--- WHAT IS BEING ASKED ---
Copy the school passage again, starting with "Besides, I’d like" and going on through "done with it.", but swap "snow" for "rain".
## begin TEXT SEGMENT
S/he said that a substitute principal was supposed to have been on site all day to learn the ropes, but apparently one has not been found. That bit of information did nothing to allay the fears of some of the staff that this school will be left to its own devices for the next two months.
Other teachers, however, voiced their concern that a substitute principal would try to implement radical changes in the direction of the school—something that we definitely don’t need. We’ve had too many changes—especially in leadership—already. Our last principal was here for only one year and then left for another position. The current principal has been absent frequently since the beginning of the new school year. And now we’re going to have an uncertain “someone” at the helm until January—assuming that someone can be found.
Maybe I should quit teaching and seek certification as an administrator. I’m sure I could do as good a job as those who stay here for a semester or two and then move on.
Besides, I’d like to find some familial excuse to take two months off with full pay.
I woke up to snow this morning—about five inches’ worth—and hoped fervently that school wouldn’t be canceled, because I was supposed to have the first of my two annual evaluations and I wanted to be done with it.
In past years, I’ve concocted dazzling dog-and-pony shows for my evaluators, but with the recent death of my brother, I was too tired to try to impress anyone. I figured my principal could take me just the way s/he found me when s/he walked into my classroom. Apparently the casual approach was the right approach, because among the comments s/he scribbled on the evaluation form were these:
…designs lessons appropriate with adjustments to individual student needs.
Student behavior was excellent. [Of course it was—I had warned them sternly that the principal was coming and they had better behave!] All students were on task and learning.
…makes difficult concepts simple and understandable to the students.
…is always friendly to staff and students. He is professional at all times.
…takes part in staff meetings and runs a good IEP meeting.
All of my ratings were either “satisfactory” or “excellent.” Still, I have to agree with one of my colleagues, who says of the formal evaluation process, “It’s the most barbaric practice I know of.”
One barbarism down, and one to go!
After escorting my students to the bus Monday, I walked back into the building just in time to see one of the football players run down the hall and practically tackle another of the players and put him in a headlock.
“B-Boy,” I said, “get your hands off him.”
## end TEXT SEGMENT
## begin MATERIAL
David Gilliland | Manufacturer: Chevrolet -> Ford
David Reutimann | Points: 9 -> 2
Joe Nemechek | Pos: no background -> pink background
## end MATERIAL
--- PROBLEM SOLUTION ---
Besides, I’d like to find some familial excuse to take two months off with full pay.
I woke up to rain this morning—about five inches’ worth—and hoped fervently that school wouldn’t be canceled, because I was supposed to have the first of my two annual evaluations and I wanted to be done with it.